Si je prends le cas du fantasme j'y verrai d'abord une profusion de l'imaginaire : un scénario, une action, des personnages, une émotion etc. En seconde lecture je tente de reprendre ces éléments, comme pour un rêve, de les articuler, de dégager une structure. Par exemple considérer les fantasmes sexuels comme des variations imaginaires sur le canevas fondamental de la scène primitive. Soit : mais alors la pensée s'affole, pourquoi ? Parce que la scène primitive est une représentation impossible - toujours ratée - de ma propre conception : je ne peux être le contemporain de ma conception parce qu'il faudrait à la fois être, pour voir la conception, et ne pas être, puisque je ne suis pas encore.
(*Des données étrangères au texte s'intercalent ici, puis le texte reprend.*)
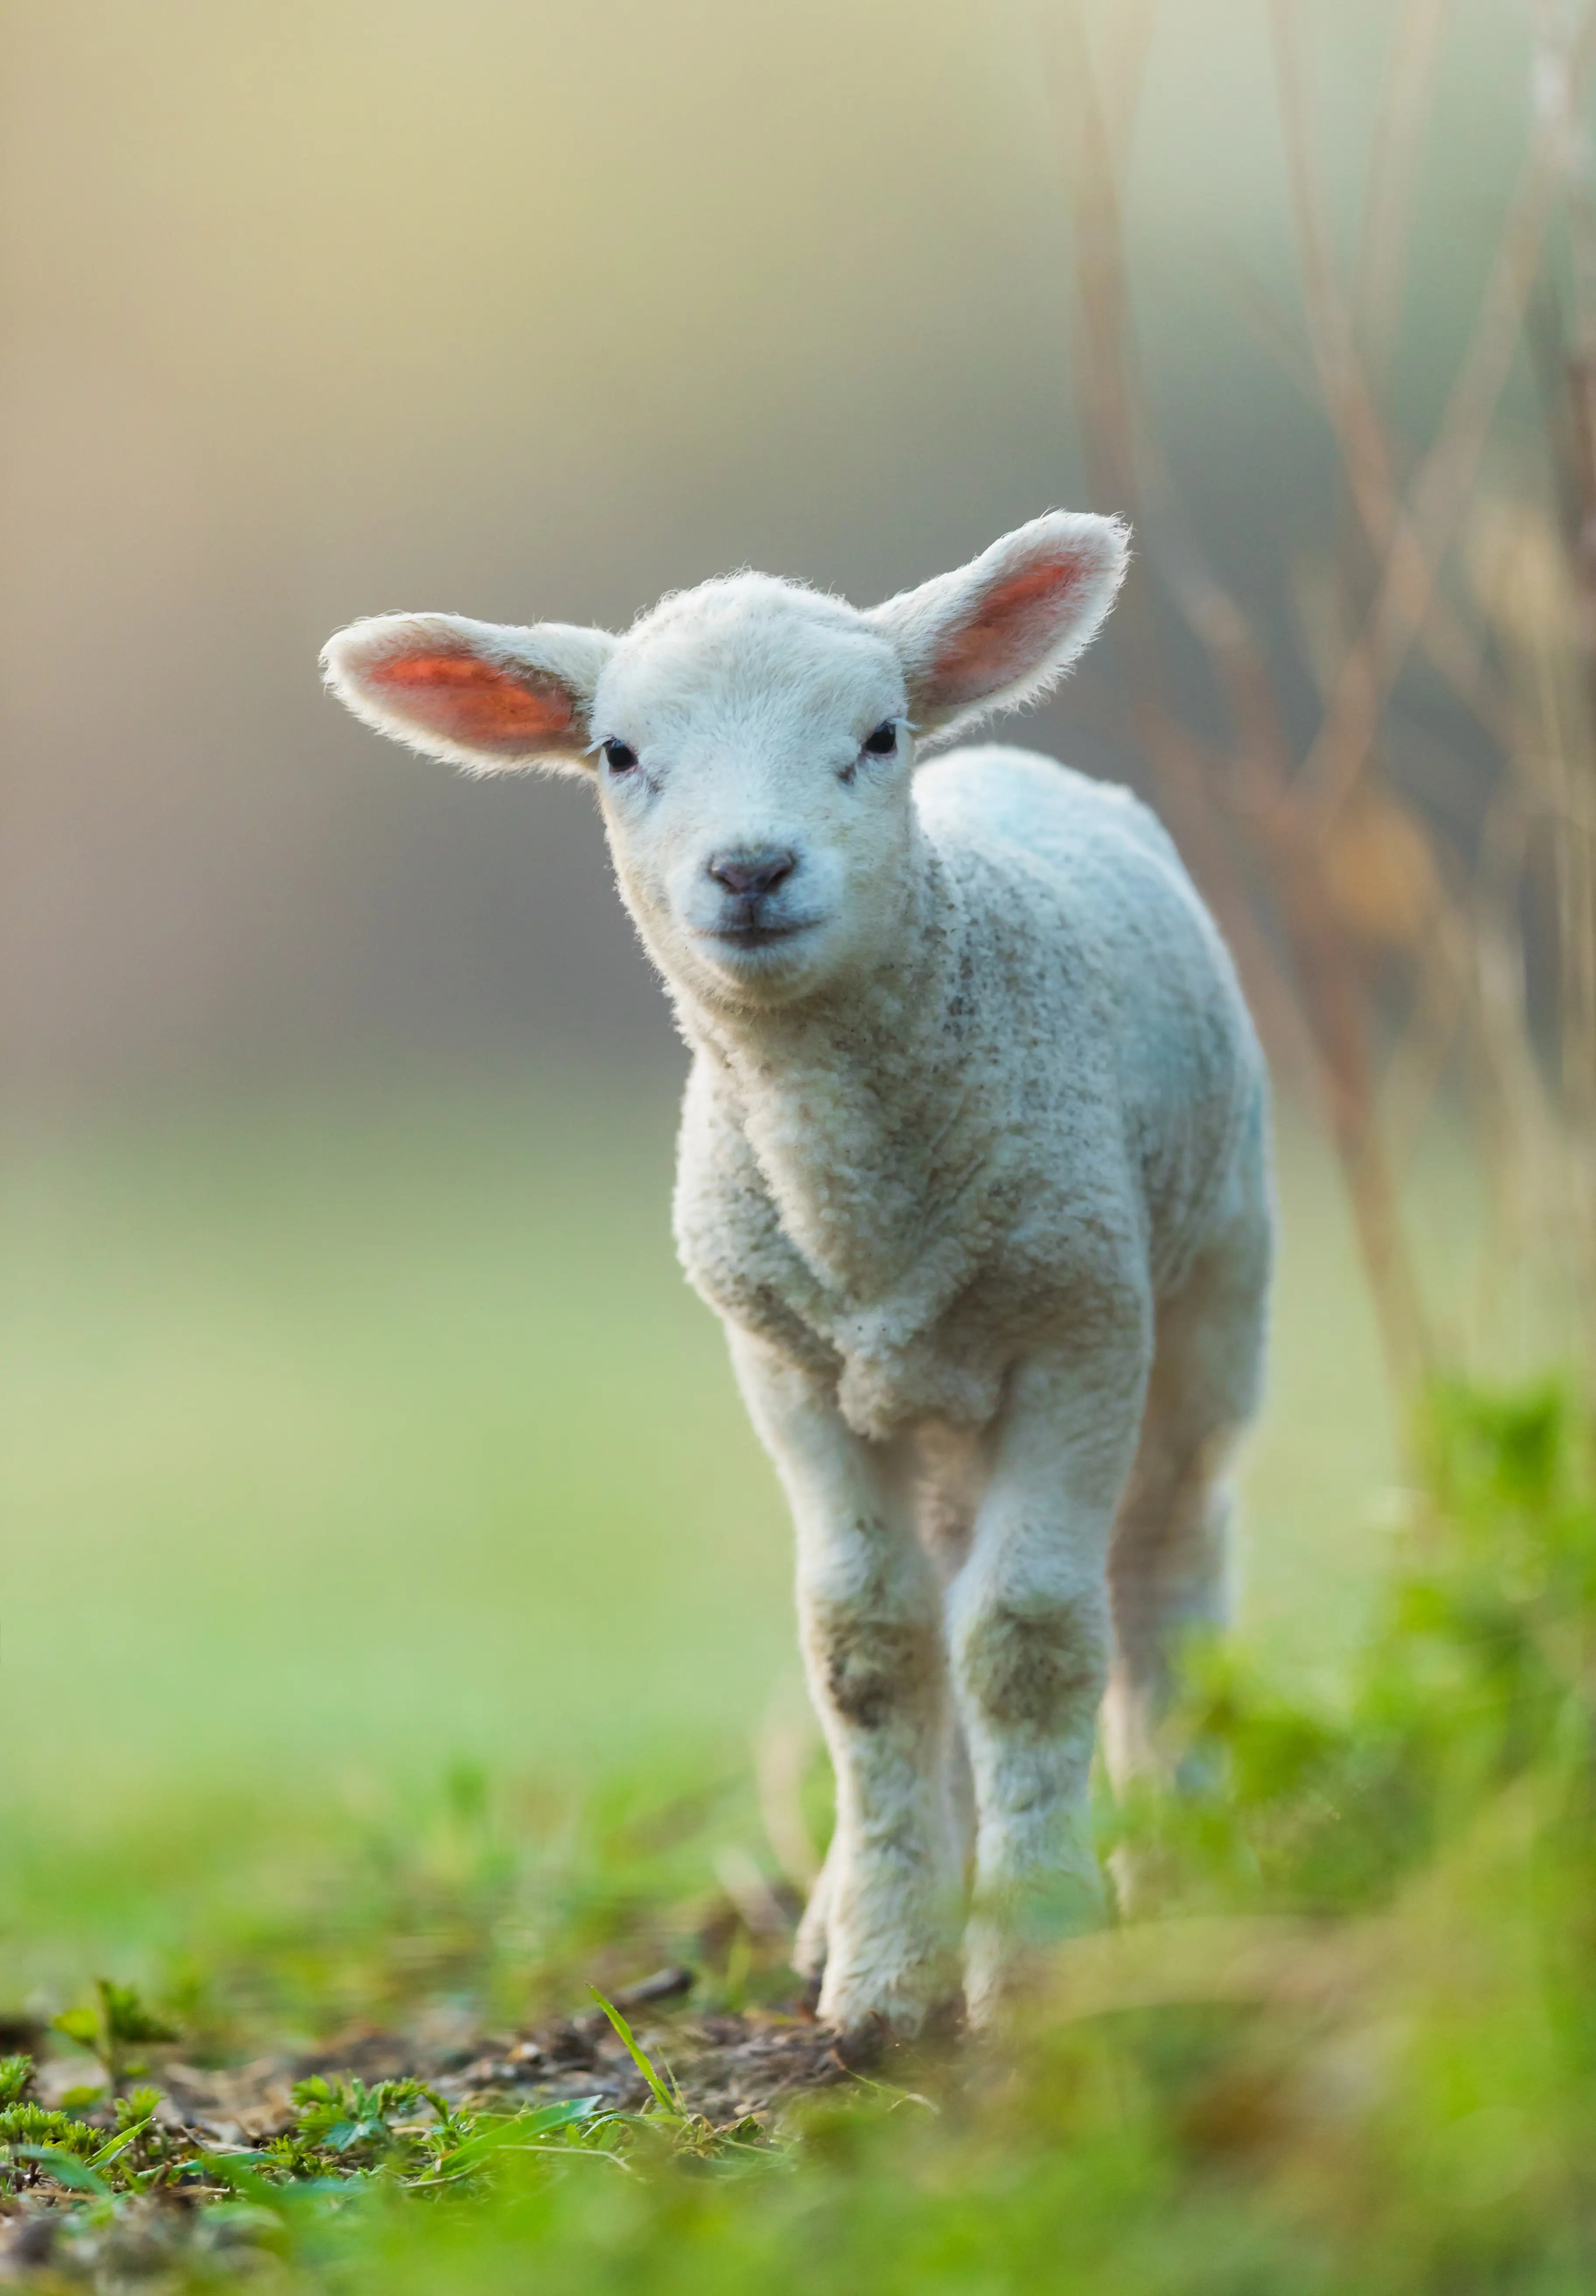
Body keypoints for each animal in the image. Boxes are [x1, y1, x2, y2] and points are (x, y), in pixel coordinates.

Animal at [320, 512, 1273, 2040]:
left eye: (876, 735)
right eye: (619, 754)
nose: (752, 869)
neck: (863, 1215)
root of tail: (1006, 760)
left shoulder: (1080, 1324)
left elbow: (1029, 1638)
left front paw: (1037, 1949)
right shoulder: (788, 1365)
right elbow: (870, 1644)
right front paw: (887, 1973)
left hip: (1210, 1291)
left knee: (1171, 1559)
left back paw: (1182, 1859)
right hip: (926, 1387)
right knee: (944, 1586)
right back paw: (868, 1900)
En un mot je ne peux concevoir ma propre origine, je ne peux que la fantasmer. Et pourtant cela insiste - péniblement, ou jouissivement - dans l'effort pour résoudre cette énigme. L'énigme est la mise en scène, en images et en paroles, d'un réel comme tel insaisssable. C'est la définition judicieuse d'Aristote : " le concept d'énigme c'est dire des choses réelles en les reliant à des choses impossibles". - On remarquera en sus que faire cette analyse du fantasme, pourtant éclairante et signifiante, n'en réduira sans doute pas la résurgence. Chacun peut constater en lui-même que les fantasmes ne s'éliminent jamais. Tout au plus peuvent-ils changer parfois d'apparence ou d'intensité.

Mais alors ce réel, qu'est-il donc ? Qu'est ce qui est donc capable de résister à toute analyse, de se dérober au travail de la symbolisation ? Je me demande si par ce biais nous ne revenons pas aux premières leçons de Freud, lorsqu'il définit la pulsion comme concept-limite entre le somatique et le psychique : un réel du corps pulsionnel, corps de tension et de détente, corps de jouissance. Energie indifférenciée qui se différencie secondairement selon la croissance organique et la normativation éducative, tantôt force de liaison, tantôt force de déliaison, mais toujours active jusque dans les retournements passifs, contenue tantôt par la puissance répressive, et tantôt déchaînée. Freud avait vu que la culture (le symbolique et l'imaginaire liés) s'édifie contre le risque du déchaînement de la sexualité et de la violence, ou pour le dire autrement, que le réel n'est pas du tout un reste, ou un déchet, mais, dans un retournement spectaculaire, l'élément fondamental, la donnée principielle contre laquelle s'édifie et se soutient la culture.